• Qué hacer: Extrae palabra por palabra el pasaje del texto sobre los errores de los padres en la mesa que va desde "La hora de la" hasta "con buenos modales.", ambos incluidos.

• Extracto seleccionado:
______
10 errores a no cometer para que tu hijo coma bien en la mesa

Cuida el menú y el entorno

La hora de la comida es un momento central en la vida familiar y a veces la complicamos innecesariamente. No caigas en el error de aplicar las siguientes estrategias si deseas que tu hijo coma bien y con buenos modales.

 
10 errores a no cometer para que el niño coma bien en la mesa

Con demasiada frecuencia, el momento de la comida se convierte en el escenario de protestas y disgustos: el niño rechaza la comida, no come lo suficiente, de forma muy rápida o lenta, con malos modales… Pierdes los nervios y lo que empezó mal termina peor. Para evitar estas desagradables escenas, fíjate en los 10 errores más frecuentes que cometemos los padres y aléjate de ellos.

  1. Eliminar de la dieta del bebé todo lo que no le gusta. Muchos bebés muestran poco entusiasmo a la hora de probar nuevos sabores. Si lo rechaza, prueba de nuevo pasados unos días. Tu pequeño se está haciendo el paladar y necesita tiempo. La variedad en los ingredientes es la mejor forma de equilibrar una dieta y cuando crezca, el niño aceptará de buen grado probar nuevos platos porque le habrás acostumbrado a ello desde pequeño.
  2. Sólo servirle platos que le gustan. No te limites a los que le vuelven loco. Tiene que comer de todo -o casi- pero respeta sus aversiones a ciertos alimentos. Todos las tenemos.
  3. Cerrar los ojos ante los malos modales en la mesa. Antes de comer, establece un pequeño ritual: lavarse las manos, ajustarse el pantalón, peinarse… En la mesa, las formas también importan. Sentarse correctamente y saber usar los cubiertos son integrantes del buen comer.
  4. Tolerar el picoteo. Procura que el niño llegue a la mesa con hambre, o sea sin haber comido en las dos o tres horas anteriores.
  5. Permitir que coma jugando. Elimina todos los elementos perturbadores: televisión, tableta, juguetes. Es importante que el niño se concentre en lo que está haciendo. Atrae su atención hacia los sabores de los alimentos, cuéntale cómo preparas los platos, la importancia de los nutrientes., etc.
______
Datos guardados:
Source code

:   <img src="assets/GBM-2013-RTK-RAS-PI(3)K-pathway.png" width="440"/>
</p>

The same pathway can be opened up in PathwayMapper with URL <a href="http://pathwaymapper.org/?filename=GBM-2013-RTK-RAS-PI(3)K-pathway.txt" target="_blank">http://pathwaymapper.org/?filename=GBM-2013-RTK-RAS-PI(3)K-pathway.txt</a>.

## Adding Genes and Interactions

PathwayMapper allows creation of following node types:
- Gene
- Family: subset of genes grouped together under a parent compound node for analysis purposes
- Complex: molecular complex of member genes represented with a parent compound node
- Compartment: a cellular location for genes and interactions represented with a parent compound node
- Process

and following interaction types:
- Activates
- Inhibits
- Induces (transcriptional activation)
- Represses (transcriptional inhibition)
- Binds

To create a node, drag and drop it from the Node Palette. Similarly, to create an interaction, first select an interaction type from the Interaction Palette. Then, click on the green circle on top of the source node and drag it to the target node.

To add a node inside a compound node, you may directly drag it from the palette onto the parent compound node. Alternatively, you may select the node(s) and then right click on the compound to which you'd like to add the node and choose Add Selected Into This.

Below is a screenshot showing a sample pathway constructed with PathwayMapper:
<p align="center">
______
• Respuesta a continuación:
La hora de la comida es un momento central en la vida familiar y a veces la complicamos innecesariamente. No caigas en el error de aplicar las siguientes estrategias si deseas que tu hijo coma bien y con buenos modales.